**Your task:** Only the lines from the one containing "right knee: (264, 318)" through the end of the entries should be returned, exactly as they are, with the pictures omitted.

**Task inputs:**
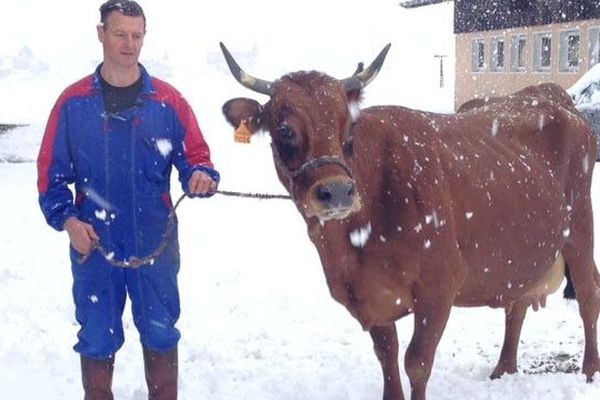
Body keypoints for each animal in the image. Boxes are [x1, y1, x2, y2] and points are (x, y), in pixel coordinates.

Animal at [219, 42, 600, 398]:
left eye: (349, 126)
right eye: (284, 129)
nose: (337, 191)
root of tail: (547, 95)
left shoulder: (440, 284)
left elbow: (416, 362)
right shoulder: (371, 296)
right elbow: (386, 355)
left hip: (580, 229)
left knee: (588, 295)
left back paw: (589, 372)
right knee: (517, 302)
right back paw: (503, 369)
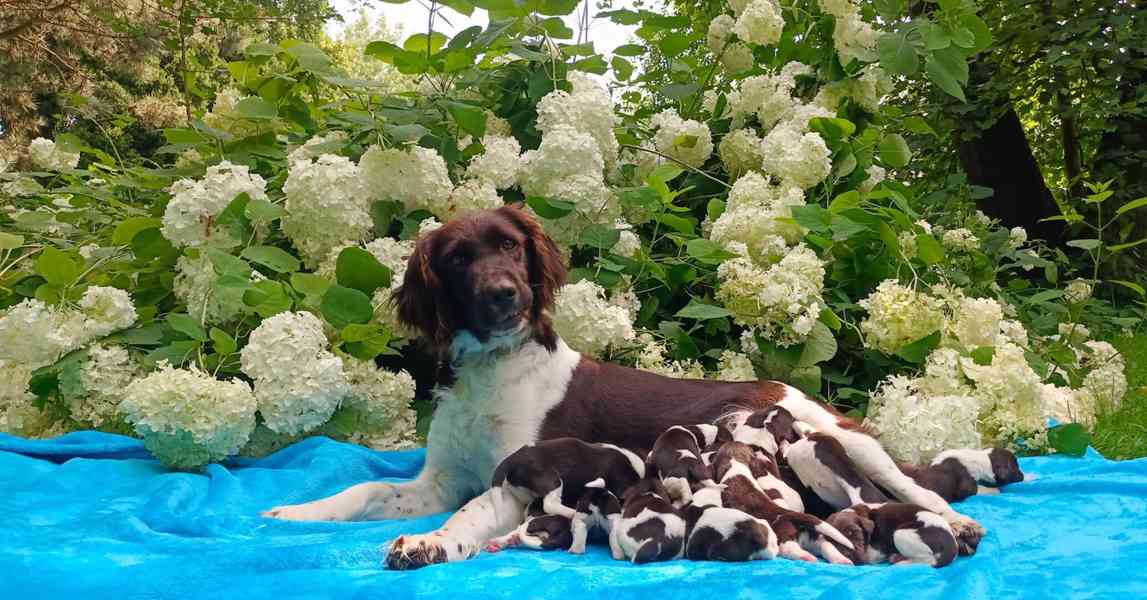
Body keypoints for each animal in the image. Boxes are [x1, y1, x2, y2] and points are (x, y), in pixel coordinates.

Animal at [711, 440, 857, 564]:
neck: (735, 465)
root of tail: (790, 514)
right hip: (814, 538)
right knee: (826, 544)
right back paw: (841, 560)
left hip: (784, 536)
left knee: (790, 548)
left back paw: (806, 557)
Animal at [825, 502, 958, 569]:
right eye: (832, 540)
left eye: (855, 533)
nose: (847, 555)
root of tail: (952, 546)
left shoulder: (876, 551)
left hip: (900, 533)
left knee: (929, 561)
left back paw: (900, 562)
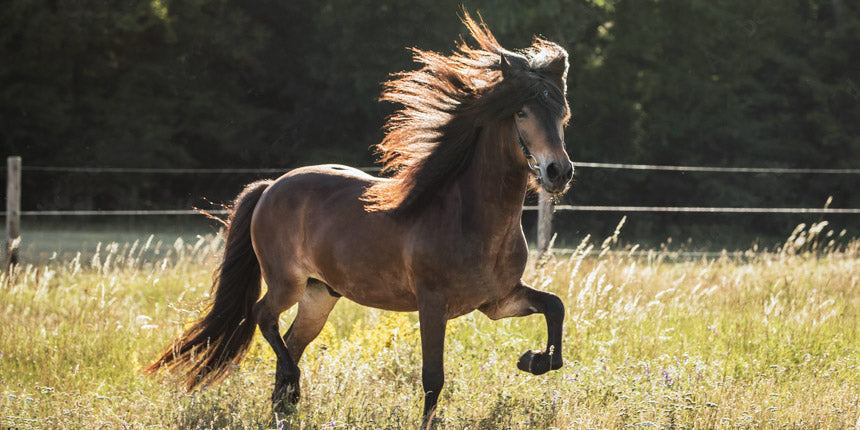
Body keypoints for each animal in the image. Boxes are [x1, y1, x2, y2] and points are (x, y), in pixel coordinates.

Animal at [147, 12, 576, 426]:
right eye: (521, 112)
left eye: (562, 114)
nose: (558, 172)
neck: (471, 218)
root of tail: (270, 187)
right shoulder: (433, 304)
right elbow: (433, 379)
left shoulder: (498, 300)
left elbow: (555, 307)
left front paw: (532, 360)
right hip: (287, 283)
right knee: (264, 318)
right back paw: (293, 389)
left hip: (320, 294)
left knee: (292, 340)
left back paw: (283, 407)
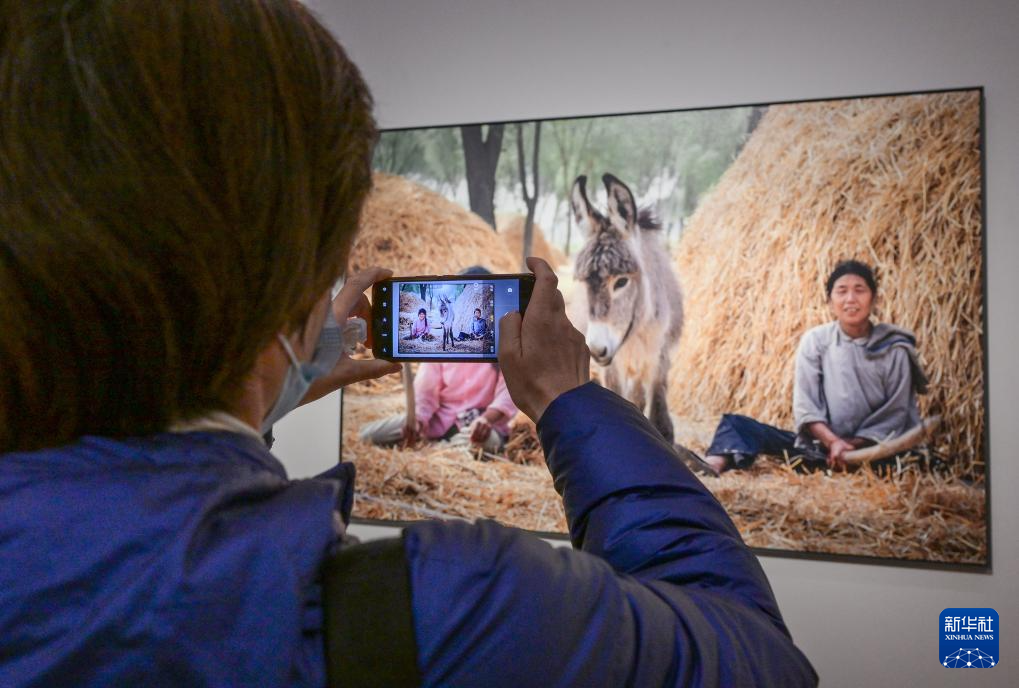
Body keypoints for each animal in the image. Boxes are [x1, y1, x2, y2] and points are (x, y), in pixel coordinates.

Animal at [571, 174, 684, 443]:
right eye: (584, 282)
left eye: (621, 281)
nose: (596, 349)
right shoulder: (613, 365)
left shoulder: (658, 356)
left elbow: (660, 416)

**Response:**
right knee: (264, 318)
right back paw: (293, 389)
left hip: (320, 294)
left knee: (292, 340)
left back paw: (283, 407)
Body keypoints for each animal in the image. Boxes are [x1, y1, x2, y2] and points are (x, y), in pixel coordinates.

Animal at [571, 174, 684, 443]:
right eye: (584, 282)
left eye: (621, 281)
nose: (596, 349)
right shoulder: (613, 365)
left shoulder: (658, 356)
left elbow: (660, 416)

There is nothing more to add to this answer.